Short exercise 1: Please repeat, unchanged, the stretch of the records from the line containing "table_cell □ 修正次數： [781, 620, 1085, 663]" through the line containing "table_cell 參與計畫會議（每月1場） [346, 1416, 780, 1504]".
+++ Provided passage +++
Decision of the Federal Constitutional Court on Section 8c KStG

16.05.2017 – News from Karlsruhe: Federal Constitutional Court finds parts of the regulations regarding the forfeiture of the losses of corporations to be unconstitutional.

According to the regulations regarding the forfeiture of losses of corporations (Section 8c (1) of the German Corporate Income Tax Act), if more than 25 % of the capital or voting rights in a corporation are transferred to one acquirer within five years (harmful acquisition), the losses of the corporation which were present until the harmful acquisition can no longer be deducted to the amount of the capital or voting rights which were transferred. If more than 50 % of the subscribed capital or voting rights are transferred to one acquirer, any losses which have not been used are forfeited completely. However, if hidden reserves exist, the losses will be retained equivalent to the sum total of hidden reserves. Another regulation stipulates that there are certain circumstances in which the transfer of shares within a group does not lead to the forfeiture of losses.

The Federal Constitutional Court has now declared parts of these regulations to be unconstitutional in a decision made on 29 March 2017 and published on 12 May 2017.

1. Scope of the decision

According to the decision of the Federal Constitutional Court, only Section 8c (1)(1) of the standard is unconstitutional. The Court found that sentence one violates the general principle of equality (Article 3 (1) of the German Constitution). The decision therefore relates solely to the proportionate forfeiture of the accumulated losses of a corporation in the event that more than 25 % and up to 50 % of the shares are transferred within five years. For the time being, the finding of unconstitutionality only applies to the period between 1 January 2008 and 31 December 2015.
+++ Stored records +++
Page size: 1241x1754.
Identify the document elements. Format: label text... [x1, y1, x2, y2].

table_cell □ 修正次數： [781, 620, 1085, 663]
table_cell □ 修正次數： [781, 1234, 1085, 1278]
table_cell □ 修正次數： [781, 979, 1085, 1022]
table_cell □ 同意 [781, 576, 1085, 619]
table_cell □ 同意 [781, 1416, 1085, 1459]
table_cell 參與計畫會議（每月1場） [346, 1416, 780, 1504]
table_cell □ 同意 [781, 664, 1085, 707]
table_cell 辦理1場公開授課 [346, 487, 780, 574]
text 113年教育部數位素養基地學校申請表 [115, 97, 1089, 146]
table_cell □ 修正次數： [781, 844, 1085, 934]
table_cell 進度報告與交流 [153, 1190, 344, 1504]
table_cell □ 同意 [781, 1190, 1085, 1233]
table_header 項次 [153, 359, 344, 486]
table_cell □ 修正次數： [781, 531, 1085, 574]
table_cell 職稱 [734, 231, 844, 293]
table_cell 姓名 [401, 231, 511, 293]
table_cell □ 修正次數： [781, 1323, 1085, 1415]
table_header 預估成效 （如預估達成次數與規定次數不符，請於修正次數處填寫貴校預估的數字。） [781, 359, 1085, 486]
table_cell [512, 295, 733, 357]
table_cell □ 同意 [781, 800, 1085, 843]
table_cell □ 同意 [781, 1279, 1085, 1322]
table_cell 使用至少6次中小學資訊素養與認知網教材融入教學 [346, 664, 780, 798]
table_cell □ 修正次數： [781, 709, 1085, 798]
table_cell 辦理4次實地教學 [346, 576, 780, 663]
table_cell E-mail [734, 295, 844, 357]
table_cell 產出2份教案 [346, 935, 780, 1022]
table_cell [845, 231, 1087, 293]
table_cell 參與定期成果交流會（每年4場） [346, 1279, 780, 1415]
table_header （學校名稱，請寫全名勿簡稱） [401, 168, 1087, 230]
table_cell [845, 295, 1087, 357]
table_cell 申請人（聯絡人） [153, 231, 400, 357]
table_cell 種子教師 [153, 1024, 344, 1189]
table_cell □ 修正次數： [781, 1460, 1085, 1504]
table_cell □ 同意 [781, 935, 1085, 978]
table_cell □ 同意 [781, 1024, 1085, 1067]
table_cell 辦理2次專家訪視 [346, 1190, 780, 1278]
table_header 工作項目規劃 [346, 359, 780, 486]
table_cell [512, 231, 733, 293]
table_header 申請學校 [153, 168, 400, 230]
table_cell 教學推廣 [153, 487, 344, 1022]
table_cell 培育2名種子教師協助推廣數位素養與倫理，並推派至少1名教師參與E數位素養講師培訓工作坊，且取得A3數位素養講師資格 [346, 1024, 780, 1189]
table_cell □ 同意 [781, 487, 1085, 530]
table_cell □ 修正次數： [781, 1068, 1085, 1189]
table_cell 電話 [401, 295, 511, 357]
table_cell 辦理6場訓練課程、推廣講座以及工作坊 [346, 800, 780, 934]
+++
Short exercise 2:
Decide whether each statement agrees with the text on the Section 8c KStG decision. Answer yes or no for each, and quote the deciding words of the text.
(a) The Federal Constitutional Court's decision was published on 12 May 2017.
(b) The Court declared all of Section 8c (1) unconstitutional.
(c) If more than 50 % of the subscribed capital is transferred to one acquirer, unused losses are forfeited completely.

Right answer 1:
table_cell □ 修正次數： [781, 620, 1085, 663]
table_cell □ 修正次數： [781, 1234, 1085, 1278]
table_cell □ 修正次數： [781, 979, 1085, 1022]
table_cell □ 同意 [781, 576, 1085, 619]
table_cell □ 同意 [781, 1416, 1085, 1459]
table_cell 參與計畫會議（每月1場） [346, 1416, 780, 1504]

Right answer 2:
(a) Yes: "made on 29 March 2017 and published on 12 May 2017"
(b) No: "only Section 8c (1)(1) of the standard is unconstitutional"
(c) Yes: "If more than 50 % of the subscribed capital or voting rights are transferred to one acquirer, any losses which have not been used are forfeited completely"